#### Written request 1:
Answer these questions using the text about slash fan fiction:
(a) Besides unsatisfactory relationships in the text, what reasons for slashing does it name?
(b) What kind of background have the writer's own forays into fandoms been based on, and instead of what?
(c) Which Diana Wynne Jones series is mentioned?

#### Document section:
[Begin]
There's a sentiment where if the show is "good enough" that it doesn't "need" slash. This sort of implies slashing characters is what happens when their relationships in text are unsatisfactory, are incomplete. I do know that's not the only reason people slash-- there's slashing just because two boys are pretty, and slashing because you don't -like- the character the boy is paired up with, slashing because you -do- like these particular two characters, and so on. So perhaps (from a creator's pov), a "slashy" source-text is really many things, rather than a simple formula of UST.
Which is not even getting into -why- the tension is unresolved. In American TV shows, especially older ones, one assumes it's because it -can't- be because of the prejudice. What reason would a modern story-writer have to avoid same-sex relationships unless they're trying to appeal to this prejudiced segment of the population?
When I write slash based on a work in which these characters are clearly not having a relationship of this sort, I'm not really re-working the text-- I'm branching off entirely. During the process as a writer (and a slash fanfic reader), this relationship becomes text.
I see it as an AU approach as a reader and writer vs. the parallel approach one can take while reading/viewing the source material. The more you continuously tie the slashfic vision to canon, the more confusing it gets, I think. In the Althernate Universe in my head, some key things operate differently-- and it's not a question of sexual orientation so much as any large change of this sort having to be a fork in the continuity.
Generally, my own limited forays into fandoms have been based on a gen background rather than a het background (which is probably why I have so few fandoms I'd read much of anything in). There's more of a continuity there, more of a sense that my little AU is a semi-plausible fork rather than a rewriting of some basic things shown me in canon. Subtext isn't really the same thing as a -contradiction- of text, so making it evolve into such parallel to one's reading/viewing/writing seems a destructive response.
So I guess I don't know if it's constructive to think of one's own original writing as "slashy". I see my own slash as a reworking into a new whole, and I see the original as being simply a -different- whole. Good subtext has a vital role to play in its relationship with the text-- there's a balance there. I really kind of dislike being aware that the balance of relationship dynamics is -wrong-, unsatisfactory somehow. But I am willing to concede that for some other people, it is the resolving of this state of dissatisfaction that is actually the challenge and attraction of slash.
no subject
Date: 2003-11-11 11:23 am (UTC)PS#1: Dude, Diana Wynne Jones. The Chrestomanci series. CHRISTOPHER, MY CHRISTOPHER. Am I right? lovelove.
PPS#2: I don't have that possessiveness thing. Or I do. It's like, I only want this to be appreciated properly, but I have this blithe and childish confident faith that this is so good people WILL appreciate it, whatever it may be, and I pimp it out and then sometimes people *don't* like it, and then I get all crestfallen and they're like 'didn't know it meant so much to you, *cough* freak' and then I do it all again. Hope springs eternal.
[End]
#### Provided records:
[Begin]
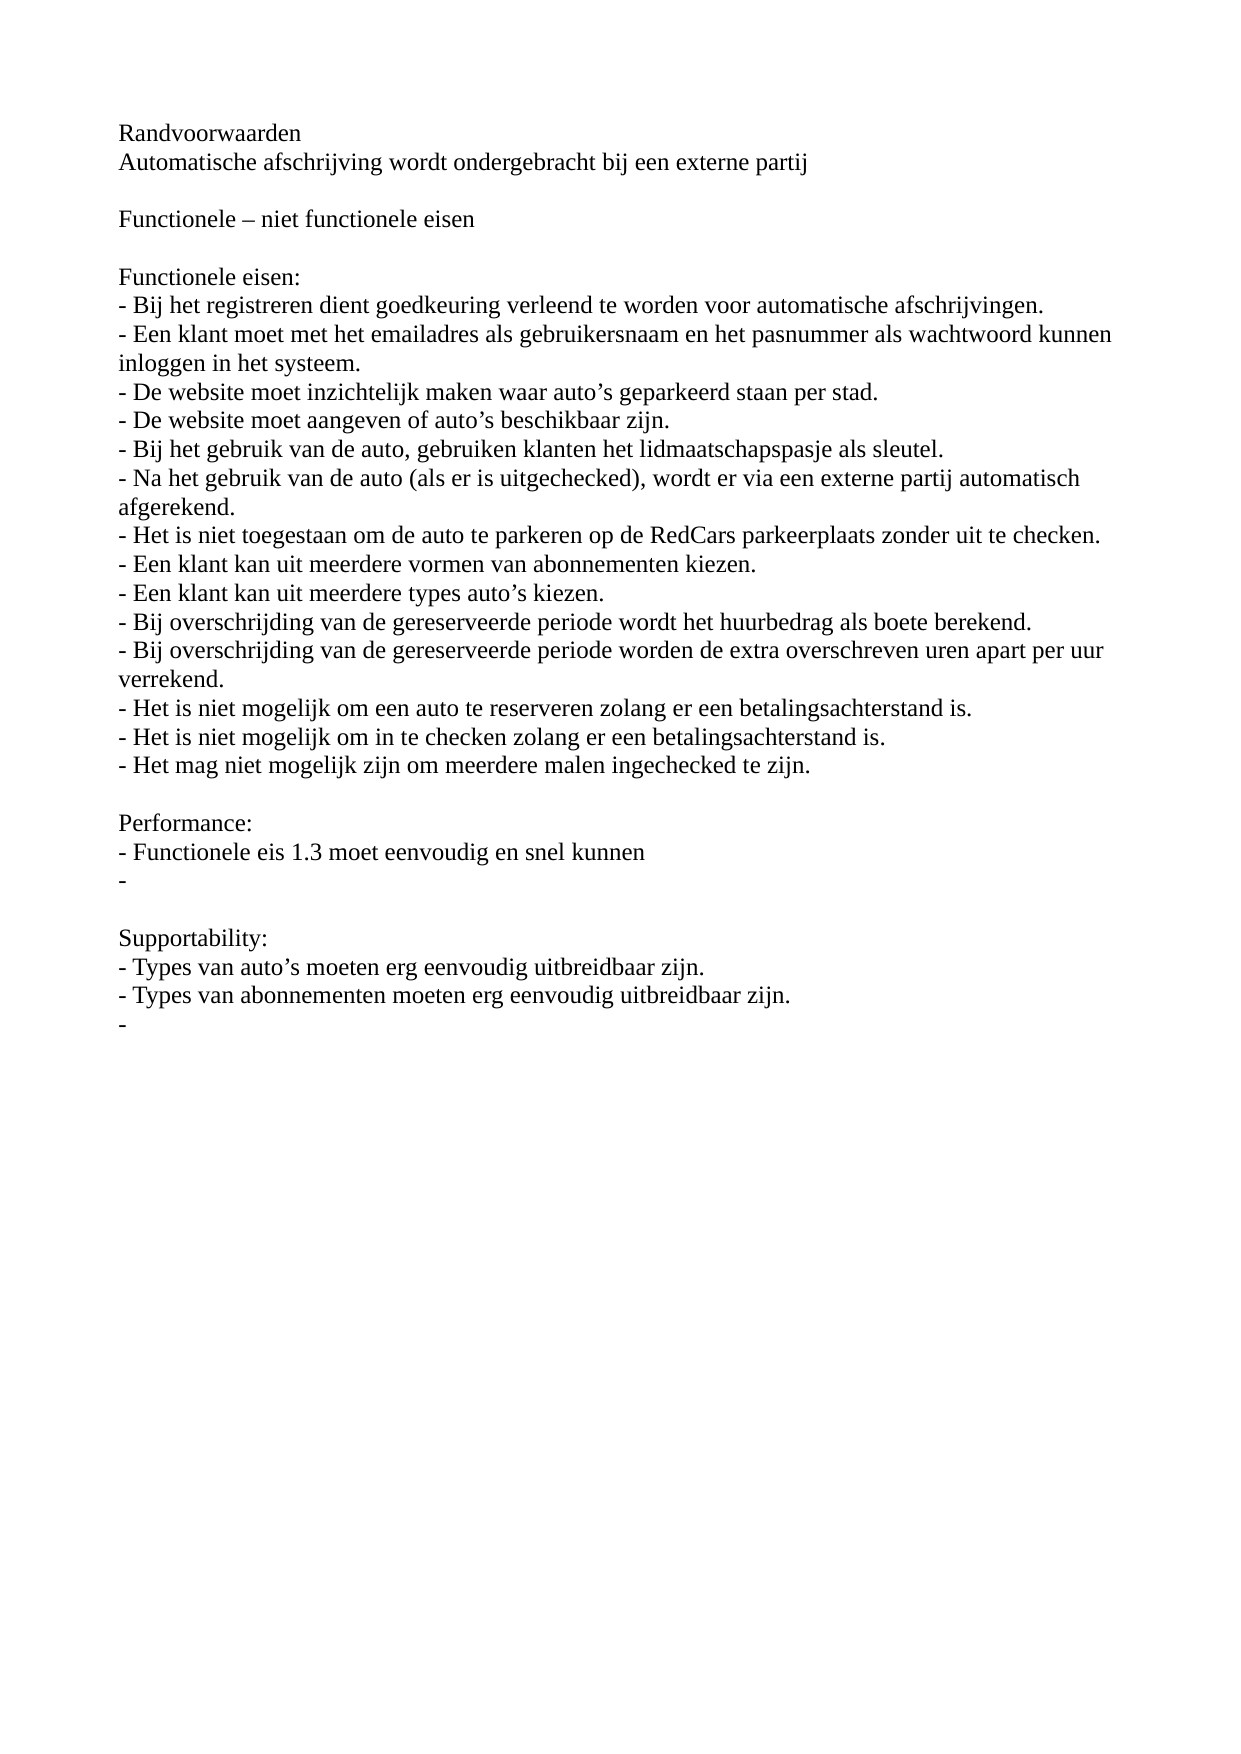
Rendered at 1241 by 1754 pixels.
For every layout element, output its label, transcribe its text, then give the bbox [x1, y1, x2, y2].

text - Bij overschrijding van de gereserveerde periode worden de extra overschreven uren apart per uur verrekend. [118, 636, 1122, 693]
text Randvoorwaarden [118, 118, 1122, 147]
text - [118, 866, 1122, 894]
text - De website moet aangeven of auto’s beschikbaar zijn. [118, 406, 1122, 434]
text Automatische afschrijving wordt ondergebracht bij een externe partij [118, 147, 1122, 176]
text - Een klant moet met het emailadres als gebruikersnaam en het pasnummer als wachtwoord kunnen inloggen in het systeem. [118, 319, 1122, 377]
text - Bij overschrijding van de gereserveerde periode wordt het huurbedrag als boete berekend. [118, 607, 1122, 636]
text Functionele – niet functionele eisen [118, 204, 1122, 233]
text - Het is niet mogelijk om een auto te reserveren zolang er een betalingsachterstand is. [118, 693, 1122, 722]
text - Bij het gebruik van de auto, gebruiken klanten het lidmaatschapspasje als sleutel. - Na het gebruik van de auto (als er is uitgechecked), wordt er via een externe partij automatisch afgerekend. [118, 434, 1122, 521]
text Supportability: [118, 923, 1122, 952]
text - Types van abonnementen moeten erg eenvoudig uitbreidbaar zijn. [118, 981, 1122, 1009]
text Functionele eisen: [118, 262, 1122, 291]
text Performance: [118, 808, 1122, 837]
text - De website moet inzichtelijk maken waar auto’s geparkeerd staan per stad. [118, 377, 1122, 406]
text - Types van auto’s moeten erg eenvoudig uitbreidbaar zijn. [118, 952, 1122, 981]
text - Een klant kan uit meerdere types auto’s kiezen. [118, 578, 1122, 607]
text - Het mag niet mogelijk zijn om meerdere malen ingechecked te zijn. [118, 751, 1122, 779]
text - Bij het registreren dient goedkeuring verleend te worden voor automatische afschrijvingen. [118, 291, 1122, 319]
text - Een klant kan uit meerdere vormen van abonnementen kiezen. [118, 549, 1122, 578]
text - Het is niet toegestaan om de auto te parkeren op de RedCars parkeerplaats zonder uit te checken. [118, 521, 1122, 549]
text - [118, 1009, 1122, 1038]
text - Het is niet mogelijk om in te checken zolang er een betalingsachterstand is. [118, 722, 1122, 751]
text - Functionele eis 1.3 moet eenvoudig en snel kunnen [118, 837, 1122, 866]
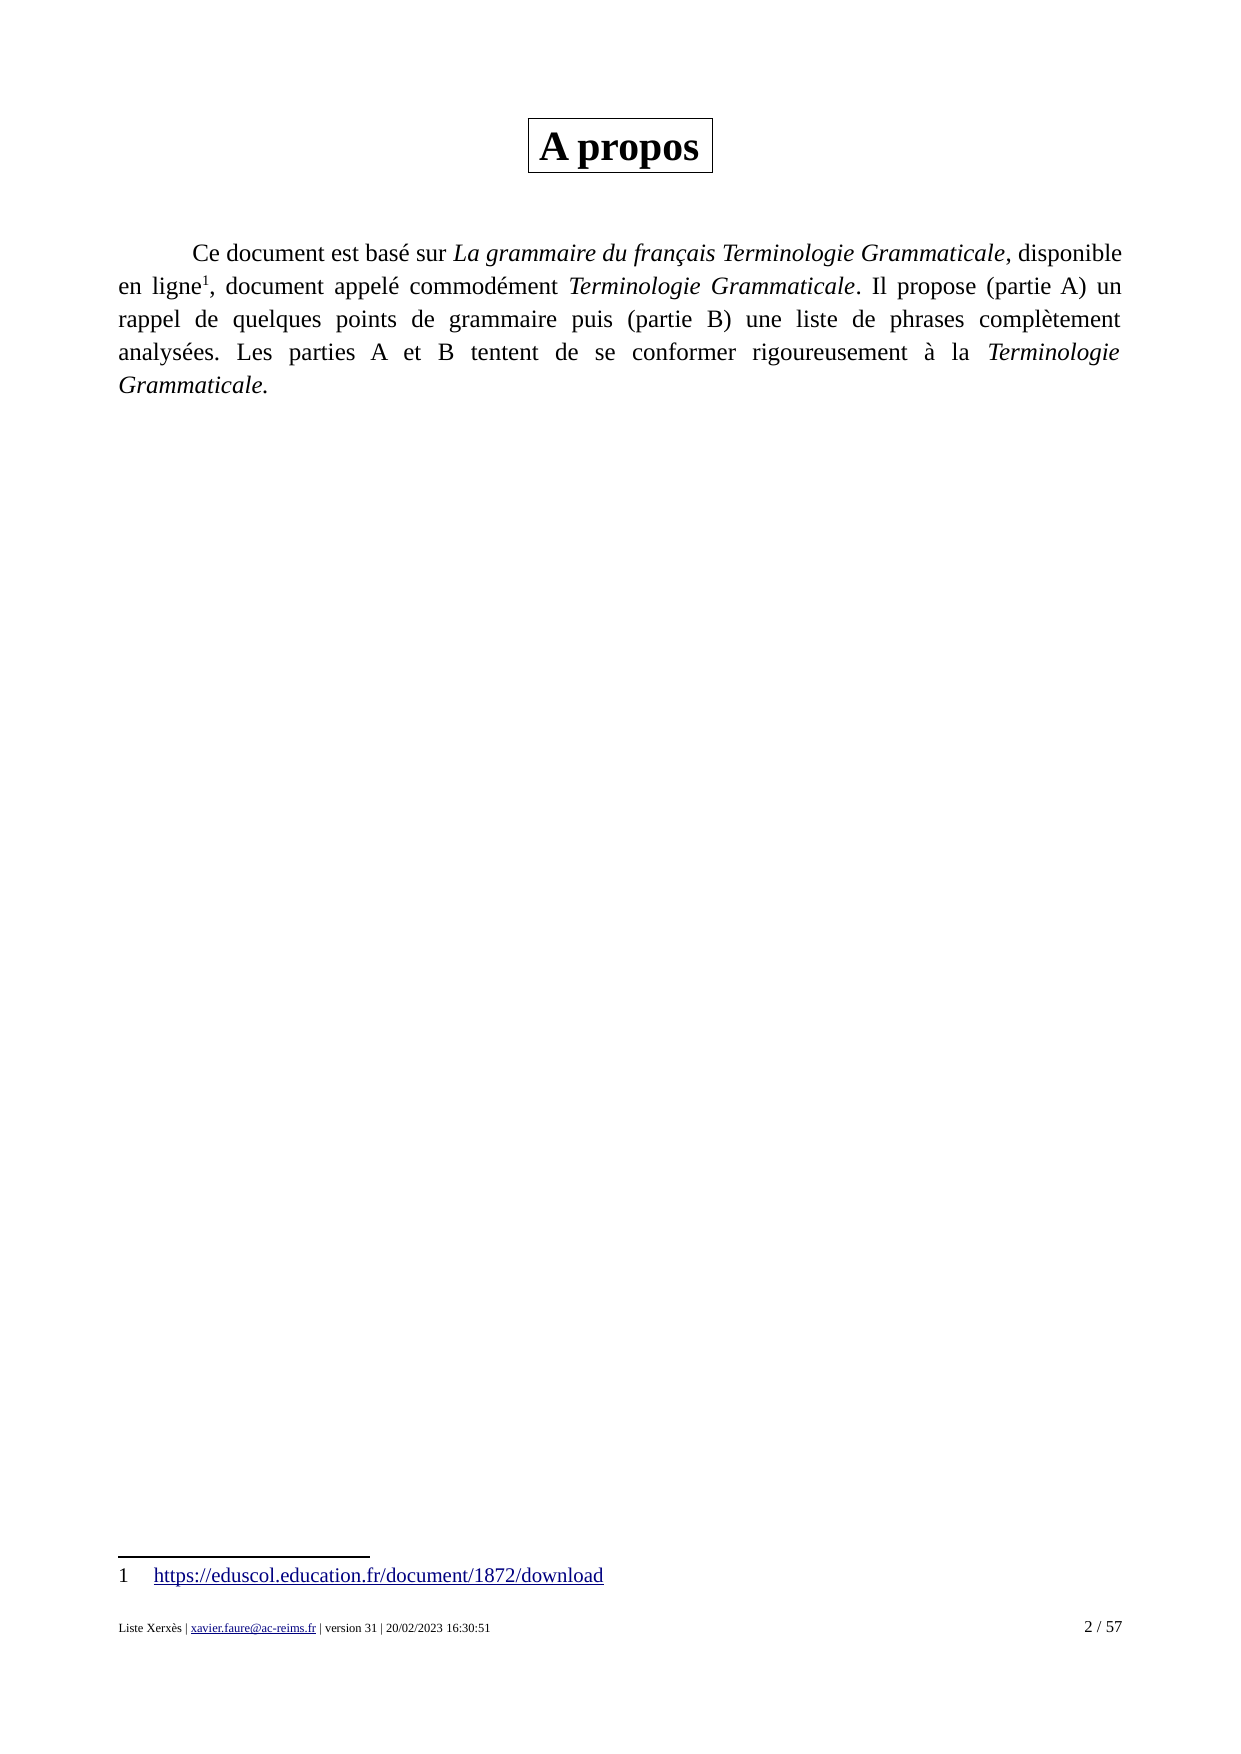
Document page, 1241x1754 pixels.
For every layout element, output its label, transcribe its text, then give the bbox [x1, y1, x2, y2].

text A propos [529, 119, 712, 172]
text [713, 118, 1122, 172]
text Ce document est basé sur La grammaire du français Terminologie Grammaticale, disponible en ligne, document appelé commodément Terminologie Grammaticale. Il propose (partie A) un rappel de quelques points de grammaire puis (partie B) une liste de phrases complètement analysées. Les parties A et B tentent de se conformer rigoureusement à la Terminologie Grammaticale. [118, 238, 1122, 399]
text [118, 118, 528, 172]
text https://eduscol.education.fr/document/1872/download [118, 1563, 1122, 1587]
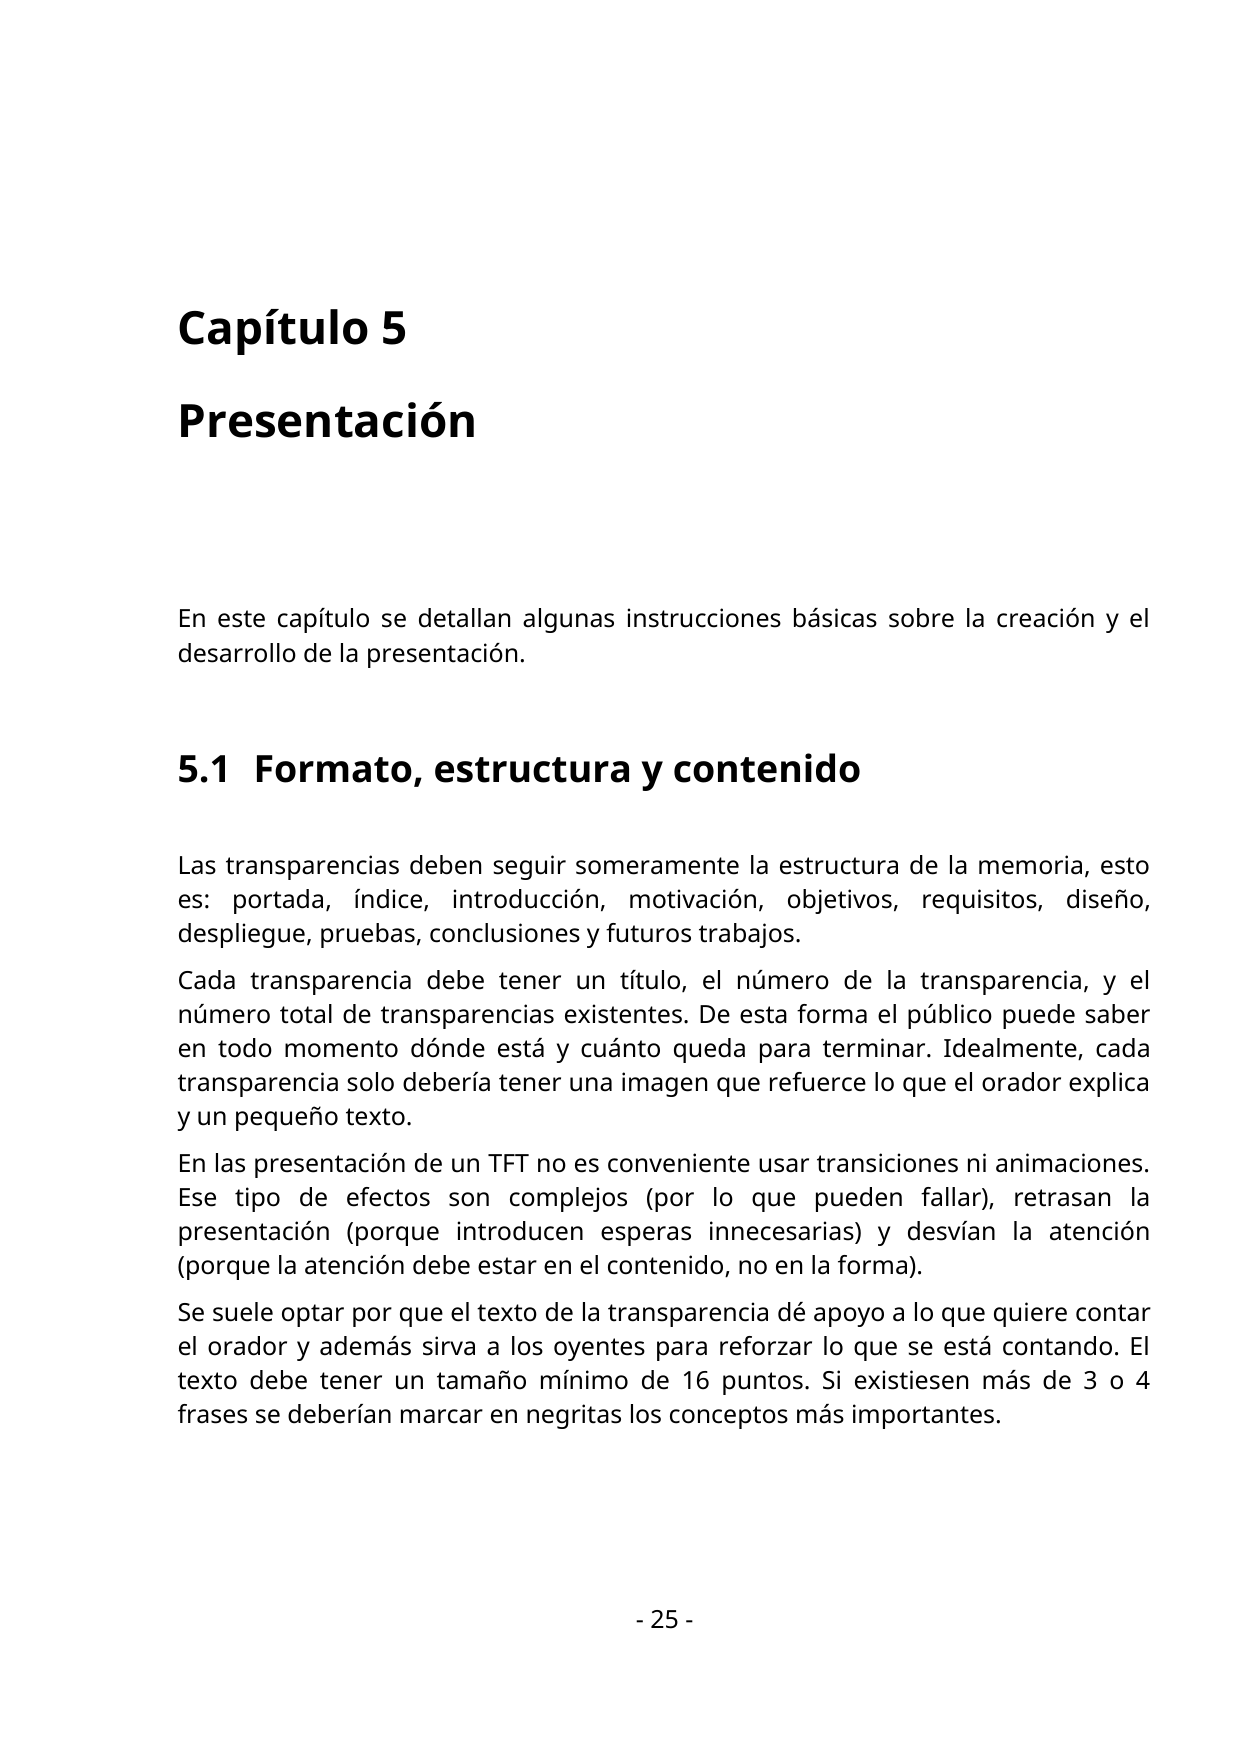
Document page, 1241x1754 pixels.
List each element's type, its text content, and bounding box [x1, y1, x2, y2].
[End]
#### Written request 2:
Copy out the part of the records that opens with their first line and closes with the line containing "text - [118, 866, 1122, 894]", including both of those lines. Leave the pictures out.

#### Task solution 1:
(a) Slashing because two boys are pretty, because you don't like the character the boy is paired up with, and because you do like these particular two characters.
(b) A gen background rather than a het background.
(c) The Chrestomanci series.

#### Task solution 2:
Rendered at 1241 by 1754 pixels.
For every layout element, output its label, transcribe its text, then give the bbox [x1, y1, x2, y2].

text - Bij overschrijding van de gereserveerde periode worden de extra overschreven uren apart per uur verrekend. [118, 636, 1122, 693]
text Randvoorwaarden [118, 118, 1122, 147]
text - [118, 866, 1122, 894]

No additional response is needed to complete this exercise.